**PROBLEM**
If a line of the data below holds the word "carboxylase", list it.

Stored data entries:
<<<<

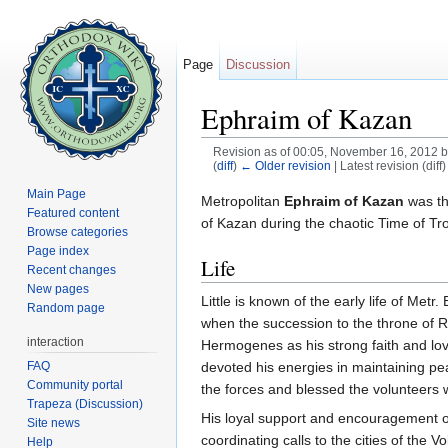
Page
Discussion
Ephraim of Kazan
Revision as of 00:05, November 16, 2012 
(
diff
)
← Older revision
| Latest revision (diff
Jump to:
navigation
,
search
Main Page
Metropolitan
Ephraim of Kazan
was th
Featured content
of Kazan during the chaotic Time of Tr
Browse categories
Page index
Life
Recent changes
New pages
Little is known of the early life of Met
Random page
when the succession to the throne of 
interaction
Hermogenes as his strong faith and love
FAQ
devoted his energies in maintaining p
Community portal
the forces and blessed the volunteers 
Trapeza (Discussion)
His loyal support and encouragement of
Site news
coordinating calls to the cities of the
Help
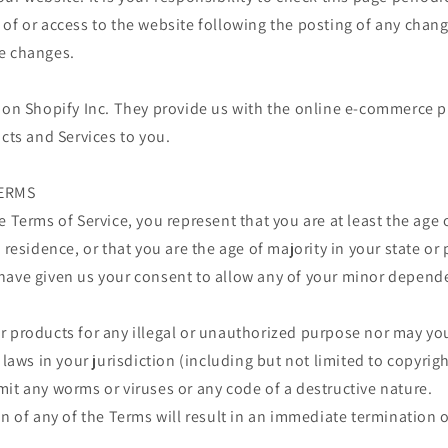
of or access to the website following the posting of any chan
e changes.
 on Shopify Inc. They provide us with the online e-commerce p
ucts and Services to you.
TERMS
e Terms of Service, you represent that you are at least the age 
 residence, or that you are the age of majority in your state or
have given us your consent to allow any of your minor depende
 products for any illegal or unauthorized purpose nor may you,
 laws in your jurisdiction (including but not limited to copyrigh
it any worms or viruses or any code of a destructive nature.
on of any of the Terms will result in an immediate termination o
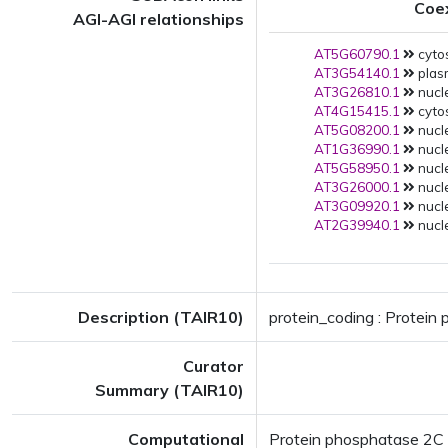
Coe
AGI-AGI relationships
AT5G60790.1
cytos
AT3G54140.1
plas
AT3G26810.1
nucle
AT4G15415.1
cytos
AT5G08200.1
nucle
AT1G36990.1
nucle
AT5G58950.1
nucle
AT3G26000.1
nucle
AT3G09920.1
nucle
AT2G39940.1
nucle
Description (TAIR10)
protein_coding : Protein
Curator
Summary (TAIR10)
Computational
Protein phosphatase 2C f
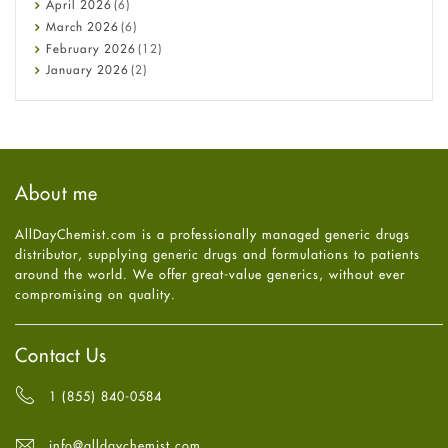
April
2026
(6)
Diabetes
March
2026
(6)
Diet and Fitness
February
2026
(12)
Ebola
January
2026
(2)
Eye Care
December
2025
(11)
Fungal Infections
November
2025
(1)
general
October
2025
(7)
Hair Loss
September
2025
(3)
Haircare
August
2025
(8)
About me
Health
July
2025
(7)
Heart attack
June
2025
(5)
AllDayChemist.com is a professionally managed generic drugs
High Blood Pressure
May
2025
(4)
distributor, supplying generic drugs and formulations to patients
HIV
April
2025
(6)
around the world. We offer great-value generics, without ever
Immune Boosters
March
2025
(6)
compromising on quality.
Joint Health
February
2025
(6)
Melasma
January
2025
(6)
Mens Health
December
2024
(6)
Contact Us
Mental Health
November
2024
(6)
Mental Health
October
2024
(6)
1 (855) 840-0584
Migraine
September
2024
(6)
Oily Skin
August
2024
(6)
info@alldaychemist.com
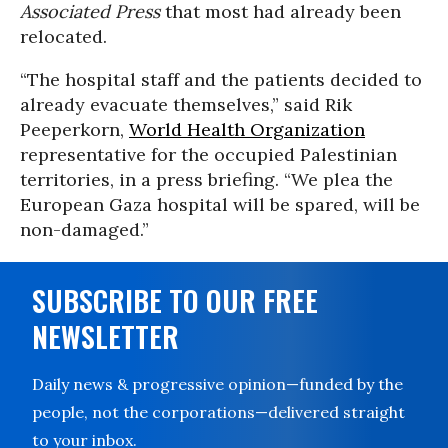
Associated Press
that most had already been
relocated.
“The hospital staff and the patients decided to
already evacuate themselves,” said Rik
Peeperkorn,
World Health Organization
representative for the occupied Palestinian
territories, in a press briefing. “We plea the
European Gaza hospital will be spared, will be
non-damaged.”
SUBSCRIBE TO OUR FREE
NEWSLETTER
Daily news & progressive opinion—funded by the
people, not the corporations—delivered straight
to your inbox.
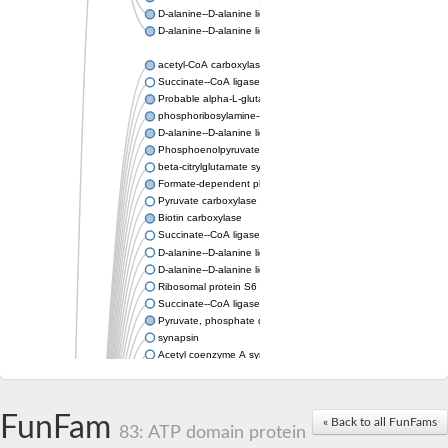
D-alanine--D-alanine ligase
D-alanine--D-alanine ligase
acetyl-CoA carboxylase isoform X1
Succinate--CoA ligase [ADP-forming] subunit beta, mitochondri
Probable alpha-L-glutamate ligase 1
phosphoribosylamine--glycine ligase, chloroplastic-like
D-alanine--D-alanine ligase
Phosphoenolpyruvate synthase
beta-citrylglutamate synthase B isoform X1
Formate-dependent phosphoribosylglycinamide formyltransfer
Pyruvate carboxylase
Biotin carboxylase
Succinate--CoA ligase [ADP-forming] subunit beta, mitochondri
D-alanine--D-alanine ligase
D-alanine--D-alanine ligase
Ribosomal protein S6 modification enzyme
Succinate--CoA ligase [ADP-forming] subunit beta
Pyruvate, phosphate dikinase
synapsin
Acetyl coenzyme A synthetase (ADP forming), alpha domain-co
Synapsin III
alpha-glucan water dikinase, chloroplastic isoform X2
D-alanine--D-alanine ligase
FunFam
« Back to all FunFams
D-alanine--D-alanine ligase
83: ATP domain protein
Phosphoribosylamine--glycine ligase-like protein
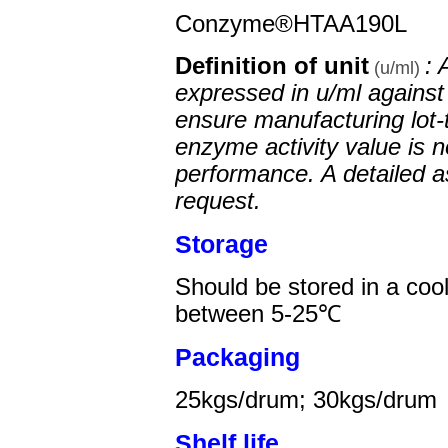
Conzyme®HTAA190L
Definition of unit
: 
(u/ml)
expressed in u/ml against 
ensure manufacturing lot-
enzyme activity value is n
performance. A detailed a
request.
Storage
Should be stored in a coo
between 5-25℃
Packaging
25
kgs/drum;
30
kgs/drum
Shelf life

>>>>

**ANSWER SPACE**
acetyl-CoA carboxylase isoform X1
Pyruvate carboxylase
Biotin carboxylase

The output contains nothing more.